Opinion

Lessons Learned from Mentoring for Jews of Color

By April Baskin and Abby Levine

Over the past several months, the Jewish Social Justice Roundtable provided 12 Jewish People of Color who are on staff at our affiliated organizations with mentors who are also Jews of Color. We created a new program, adjusted to feedback along the way, and learned valuable lessons that we offer to the broader community in hopes of expanding and strengthening this long-term work.

This program provided interested Jews of Color on staff, regardless of seniority or background, the opportunity to access 4-5 mentoring sessions with Jews of Color who had been working in the Jewish community for six to twenty-five years. Our goal was to offer confidential, supportive space for these staff of color to notice and process challenges they are facing in their professional or personal lives – to support their leadership.

We are grateful to the mentors for their partnership: Tamara Fish, Koach Frazier, Shahanna McKinney Baldon, and me, April Baskin, who guided the program design and also mentored participants. We are also grateful to the Jews of Color Initiative for the funding that enabled this program to happen and to Annie-Rose London for their stellar coordination.

The Roundtable decided to undertake this program as part of a larger effort to advance racial equity in the Jewish social justice field. Acknowledging that Jewish People of Color are a significant and systemically oppressed group within our field, we made this investment, alongside other projects, to address that longstanding disparity and provide leadership support.
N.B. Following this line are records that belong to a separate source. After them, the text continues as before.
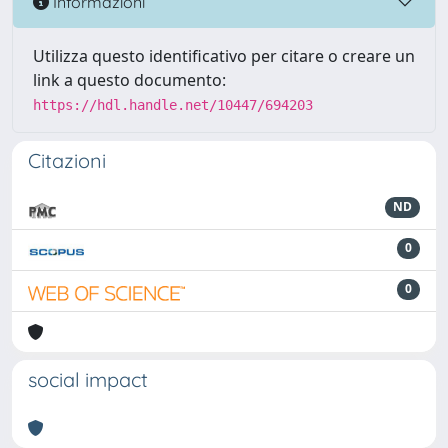
Informazioni
Utilizza questo identificativo per citare o creare un
link a questo documento:
https://hdl.handle.net/10447/694203
Citazioni
ND
0
0
social impact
We learned several valuable lessons:

  1. The hunger for space led by and for Jews of Color is palpable. We had planned two group calls – an opening one and a closing one. Based on the energy and interest in the first call, we added an interim one so participants had more time to connect with each other and build community.
  1. Participants appreciated having supportive time with a mentor who shared their identity where they could set the agenda. There were no desired outcomes for these sessions other than supporting participants with current challenges and opportunities in their lives. As Koach Frazier, one of the mentors said: “my mentees were all experiencing life transitions in one way or another and needed various kinds of guidance, from personal to spiritual to professional.” Participants said they loved having a thought partner who wasn’t tied to any professional goals and who could serve as a listener, witness, and partner in their leadership journeys.
  1. Staying flexible was essential to our success. We adapted several times throughout the program, including changing from coaching to mentoring in order to invest in JOC mentors as well as participants. There were times when the program didn’t unfold as planned – more time was needed for planning and recruiting than we originally expected – but we avoided false urgency and adjusted the overall timeframe of the project. We also allowed participants to schedule their sessions however they saw fit over a five-month period.
  1. This program was framed within the context of our larger racial justice effort across the network. We did not expect this program to solve all the problems Jews of Color face in the world or in our Jewish communities – it was one piece of a multi-faceted effort to advance racial diversity, equity, inclusion, and justice in our Jewish social justice network.
  1. Dedicated program funding is a key ingredient. This was an initiative we wanted to do, and having specific funding for the program motivated us to prioritize it, amidst many other competing priorities. The JOC Initiative provided important, nuanced thought partnership in their role as a funder.

The COVID-19 pandemic struck in the middle of this program. We were grateful that this effort was already underway to provide support for navigating unprecedented change and upheaval for all of us, but especially for Jewish People of Color, who are being disproportionately impacted.

We share these lessons as we ask an overarching question: How might this program seed a stronger network of resourced, well-connected Jews of Color with abundant community and professional support? We look forward to working collectively toward answering that question.

April Baskin is the Racial Justice Director and Abby Levine is the Executive Director, both at the Jewish Social Justice Roundtable, a network of 64 Jewish organizations, that strengthens and aligns the Jewish social justice field to make justice a core expression of Jewish life and to help create a more equitable world.